**EXERCISE AIM**
Please change "locality" to "site" in the material from its start up to and including the line with "scientific name: Anagallis tenella". Write out those lines again with nothing else altered.

Records held in a dataset:
....
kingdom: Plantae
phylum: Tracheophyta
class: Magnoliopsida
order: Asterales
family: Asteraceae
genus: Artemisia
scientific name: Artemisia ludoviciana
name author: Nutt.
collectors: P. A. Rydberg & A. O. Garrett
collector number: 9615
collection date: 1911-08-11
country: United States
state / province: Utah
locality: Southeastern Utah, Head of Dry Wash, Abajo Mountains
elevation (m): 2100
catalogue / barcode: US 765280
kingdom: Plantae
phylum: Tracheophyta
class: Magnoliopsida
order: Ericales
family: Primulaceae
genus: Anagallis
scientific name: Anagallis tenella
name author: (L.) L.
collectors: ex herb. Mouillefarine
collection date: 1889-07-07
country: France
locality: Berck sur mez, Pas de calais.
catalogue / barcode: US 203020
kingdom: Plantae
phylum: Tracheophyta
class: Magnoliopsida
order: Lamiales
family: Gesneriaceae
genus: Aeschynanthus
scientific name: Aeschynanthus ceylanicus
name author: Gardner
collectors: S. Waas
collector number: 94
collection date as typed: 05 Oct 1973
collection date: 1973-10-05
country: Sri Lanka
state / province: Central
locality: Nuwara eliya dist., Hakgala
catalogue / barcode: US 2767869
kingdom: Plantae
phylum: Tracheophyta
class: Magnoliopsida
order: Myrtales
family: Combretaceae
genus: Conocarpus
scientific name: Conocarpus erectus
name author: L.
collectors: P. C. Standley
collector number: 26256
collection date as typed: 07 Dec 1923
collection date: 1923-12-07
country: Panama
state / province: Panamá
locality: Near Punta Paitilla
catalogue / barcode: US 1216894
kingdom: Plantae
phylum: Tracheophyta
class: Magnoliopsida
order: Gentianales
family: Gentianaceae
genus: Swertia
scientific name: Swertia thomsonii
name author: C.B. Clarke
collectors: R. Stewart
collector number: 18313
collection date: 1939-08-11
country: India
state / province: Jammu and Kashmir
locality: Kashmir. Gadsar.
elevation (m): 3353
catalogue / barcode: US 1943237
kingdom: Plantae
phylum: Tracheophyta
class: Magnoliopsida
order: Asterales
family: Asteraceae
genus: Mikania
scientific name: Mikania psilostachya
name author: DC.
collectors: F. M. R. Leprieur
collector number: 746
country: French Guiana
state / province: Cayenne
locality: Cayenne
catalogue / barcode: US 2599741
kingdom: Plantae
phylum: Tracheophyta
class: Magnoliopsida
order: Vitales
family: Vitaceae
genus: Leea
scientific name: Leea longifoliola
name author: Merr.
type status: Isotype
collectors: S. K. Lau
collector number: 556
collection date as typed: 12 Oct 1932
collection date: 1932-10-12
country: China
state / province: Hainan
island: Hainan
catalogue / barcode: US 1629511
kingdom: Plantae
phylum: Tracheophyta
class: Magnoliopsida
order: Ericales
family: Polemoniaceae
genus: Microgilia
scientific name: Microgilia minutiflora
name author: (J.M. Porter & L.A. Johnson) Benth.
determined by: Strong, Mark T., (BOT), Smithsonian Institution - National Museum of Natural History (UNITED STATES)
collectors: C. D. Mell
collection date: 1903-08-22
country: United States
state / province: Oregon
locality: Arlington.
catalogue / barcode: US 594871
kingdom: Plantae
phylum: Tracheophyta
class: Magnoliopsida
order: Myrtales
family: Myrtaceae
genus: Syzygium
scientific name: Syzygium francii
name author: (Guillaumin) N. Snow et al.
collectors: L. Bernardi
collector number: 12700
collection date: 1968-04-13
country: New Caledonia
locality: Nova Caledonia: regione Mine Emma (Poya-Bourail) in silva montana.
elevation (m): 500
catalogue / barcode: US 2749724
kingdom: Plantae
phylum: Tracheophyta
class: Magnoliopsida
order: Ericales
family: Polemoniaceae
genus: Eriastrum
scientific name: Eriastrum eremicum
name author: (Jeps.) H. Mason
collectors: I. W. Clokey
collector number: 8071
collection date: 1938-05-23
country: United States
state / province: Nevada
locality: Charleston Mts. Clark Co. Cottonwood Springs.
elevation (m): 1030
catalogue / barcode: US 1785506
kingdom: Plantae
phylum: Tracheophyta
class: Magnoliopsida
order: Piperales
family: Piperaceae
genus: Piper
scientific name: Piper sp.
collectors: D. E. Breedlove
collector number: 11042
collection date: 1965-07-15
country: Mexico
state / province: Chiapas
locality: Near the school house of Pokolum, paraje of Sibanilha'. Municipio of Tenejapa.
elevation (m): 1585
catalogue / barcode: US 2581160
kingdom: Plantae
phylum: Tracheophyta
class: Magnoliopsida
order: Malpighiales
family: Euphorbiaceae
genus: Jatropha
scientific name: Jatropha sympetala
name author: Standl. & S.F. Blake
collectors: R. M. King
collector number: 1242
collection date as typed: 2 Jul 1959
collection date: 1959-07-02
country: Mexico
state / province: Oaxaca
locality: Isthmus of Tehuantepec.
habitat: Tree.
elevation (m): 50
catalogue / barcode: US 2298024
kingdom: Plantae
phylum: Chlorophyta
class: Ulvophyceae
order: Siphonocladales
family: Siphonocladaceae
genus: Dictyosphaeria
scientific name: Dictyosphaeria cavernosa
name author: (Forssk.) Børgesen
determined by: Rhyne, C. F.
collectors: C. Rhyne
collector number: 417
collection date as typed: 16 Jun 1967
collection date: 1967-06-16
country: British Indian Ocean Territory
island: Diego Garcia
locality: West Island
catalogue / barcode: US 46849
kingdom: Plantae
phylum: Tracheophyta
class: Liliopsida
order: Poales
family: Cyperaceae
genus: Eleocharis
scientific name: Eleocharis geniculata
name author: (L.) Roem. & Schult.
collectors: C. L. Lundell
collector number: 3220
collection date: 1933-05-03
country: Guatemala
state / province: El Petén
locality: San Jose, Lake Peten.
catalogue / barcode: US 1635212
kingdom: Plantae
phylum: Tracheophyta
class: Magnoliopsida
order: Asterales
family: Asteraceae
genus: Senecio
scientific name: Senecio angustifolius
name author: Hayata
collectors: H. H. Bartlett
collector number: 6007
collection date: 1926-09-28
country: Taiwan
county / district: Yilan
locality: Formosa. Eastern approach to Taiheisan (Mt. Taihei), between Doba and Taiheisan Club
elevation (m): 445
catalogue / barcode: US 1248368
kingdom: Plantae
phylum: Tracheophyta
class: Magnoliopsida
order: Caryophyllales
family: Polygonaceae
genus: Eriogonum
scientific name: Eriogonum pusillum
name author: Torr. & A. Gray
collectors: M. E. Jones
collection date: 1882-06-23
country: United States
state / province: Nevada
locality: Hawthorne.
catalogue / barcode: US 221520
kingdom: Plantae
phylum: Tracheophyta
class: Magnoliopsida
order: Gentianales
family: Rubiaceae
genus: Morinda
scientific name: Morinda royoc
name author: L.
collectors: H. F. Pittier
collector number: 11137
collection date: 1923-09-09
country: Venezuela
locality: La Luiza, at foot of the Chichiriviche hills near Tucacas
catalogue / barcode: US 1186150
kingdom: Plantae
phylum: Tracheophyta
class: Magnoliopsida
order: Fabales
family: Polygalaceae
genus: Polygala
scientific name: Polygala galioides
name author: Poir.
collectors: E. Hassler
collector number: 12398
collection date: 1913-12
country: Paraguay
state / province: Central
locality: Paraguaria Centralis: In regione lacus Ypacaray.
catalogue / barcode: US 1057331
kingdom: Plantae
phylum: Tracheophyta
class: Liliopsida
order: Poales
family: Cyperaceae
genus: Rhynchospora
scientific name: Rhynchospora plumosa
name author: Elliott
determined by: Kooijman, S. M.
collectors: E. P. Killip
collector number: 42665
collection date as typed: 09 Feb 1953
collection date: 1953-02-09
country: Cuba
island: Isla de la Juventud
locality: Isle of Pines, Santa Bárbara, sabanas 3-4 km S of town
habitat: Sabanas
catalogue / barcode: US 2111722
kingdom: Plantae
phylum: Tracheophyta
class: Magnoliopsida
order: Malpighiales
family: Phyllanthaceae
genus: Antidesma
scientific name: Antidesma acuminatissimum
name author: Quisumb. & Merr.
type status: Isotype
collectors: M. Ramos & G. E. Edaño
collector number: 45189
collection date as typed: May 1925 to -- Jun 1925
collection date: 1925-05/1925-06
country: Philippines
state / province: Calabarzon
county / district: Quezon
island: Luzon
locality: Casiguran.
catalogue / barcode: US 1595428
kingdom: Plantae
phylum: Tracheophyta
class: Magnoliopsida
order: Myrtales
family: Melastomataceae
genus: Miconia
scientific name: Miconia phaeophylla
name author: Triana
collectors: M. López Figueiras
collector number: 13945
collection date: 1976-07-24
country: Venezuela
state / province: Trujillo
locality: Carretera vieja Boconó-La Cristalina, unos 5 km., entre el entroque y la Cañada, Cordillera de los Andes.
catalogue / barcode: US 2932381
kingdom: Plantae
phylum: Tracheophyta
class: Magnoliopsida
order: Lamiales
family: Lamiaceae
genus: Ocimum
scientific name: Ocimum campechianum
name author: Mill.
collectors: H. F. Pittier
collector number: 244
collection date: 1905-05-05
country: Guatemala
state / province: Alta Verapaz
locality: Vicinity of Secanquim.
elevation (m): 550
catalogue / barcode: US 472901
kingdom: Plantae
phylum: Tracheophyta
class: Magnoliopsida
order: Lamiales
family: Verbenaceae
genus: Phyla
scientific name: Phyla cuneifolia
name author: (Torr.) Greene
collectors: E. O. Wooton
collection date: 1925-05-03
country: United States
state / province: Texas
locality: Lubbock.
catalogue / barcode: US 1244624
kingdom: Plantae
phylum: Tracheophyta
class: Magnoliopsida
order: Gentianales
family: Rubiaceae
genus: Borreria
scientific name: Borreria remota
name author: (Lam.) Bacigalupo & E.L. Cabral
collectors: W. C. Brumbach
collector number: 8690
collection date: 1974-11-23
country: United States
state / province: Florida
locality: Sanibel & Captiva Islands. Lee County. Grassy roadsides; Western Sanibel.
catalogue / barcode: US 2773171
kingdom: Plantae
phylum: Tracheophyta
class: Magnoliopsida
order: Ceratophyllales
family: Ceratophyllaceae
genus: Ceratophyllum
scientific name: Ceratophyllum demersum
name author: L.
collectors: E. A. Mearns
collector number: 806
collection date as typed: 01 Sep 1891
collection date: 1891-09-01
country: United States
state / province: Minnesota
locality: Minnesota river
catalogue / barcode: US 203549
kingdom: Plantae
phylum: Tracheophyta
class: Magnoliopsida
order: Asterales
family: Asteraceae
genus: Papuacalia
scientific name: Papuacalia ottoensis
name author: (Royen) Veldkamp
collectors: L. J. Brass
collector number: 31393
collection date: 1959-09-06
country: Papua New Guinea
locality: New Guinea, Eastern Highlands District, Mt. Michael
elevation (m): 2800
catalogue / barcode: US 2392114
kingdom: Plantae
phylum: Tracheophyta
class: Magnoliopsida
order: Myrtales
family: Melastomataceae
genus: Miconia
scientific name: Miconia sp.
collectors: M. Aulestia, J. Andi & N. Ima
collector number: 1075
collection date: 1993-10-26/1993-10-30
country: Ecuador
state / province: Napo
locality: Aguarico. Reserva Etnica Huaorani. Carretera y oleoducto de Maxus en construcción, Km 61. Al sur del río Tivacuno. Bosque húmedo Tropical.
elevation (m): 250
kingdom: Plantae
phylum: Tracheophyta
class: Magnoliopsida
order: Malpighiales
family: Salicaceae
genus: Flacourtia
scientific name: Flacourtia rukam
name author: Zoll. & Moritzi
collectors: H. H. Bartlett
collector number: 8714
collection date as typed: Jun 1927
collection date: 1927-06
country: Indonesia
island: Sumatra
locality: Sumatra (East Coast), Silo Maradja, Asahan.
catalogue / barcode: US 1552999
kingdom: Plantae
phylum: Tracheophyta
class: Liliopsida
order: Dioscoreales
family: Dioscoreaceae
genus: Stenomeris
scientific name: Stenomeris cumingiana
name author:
....
**RESPONSE**
kingdom: Plantae
phylum: Tracheophyta
class: Magnoliopsida
order: Asterales
family: Asteraceae
genus: Artemisia
scientific name: Artemisia ludoviciana
name author: Nutt.
collectors: P. A. Rydberg & A. O. Garrett
collector number: 9615
collection date: 1911-08-11
country: United States
state / province: Utah
site: Southeastern Utah, Head of Dry Wash, Abajo Mountains
elevation (m): 2100
catalogue / barcode: US 765280
kingdom: Plantae
phylum: Tracheophyta
class: Magnoliopsida
order: Ericales
family: Primulaceae
genus: Anagallis
scientific name: Anagallis tenella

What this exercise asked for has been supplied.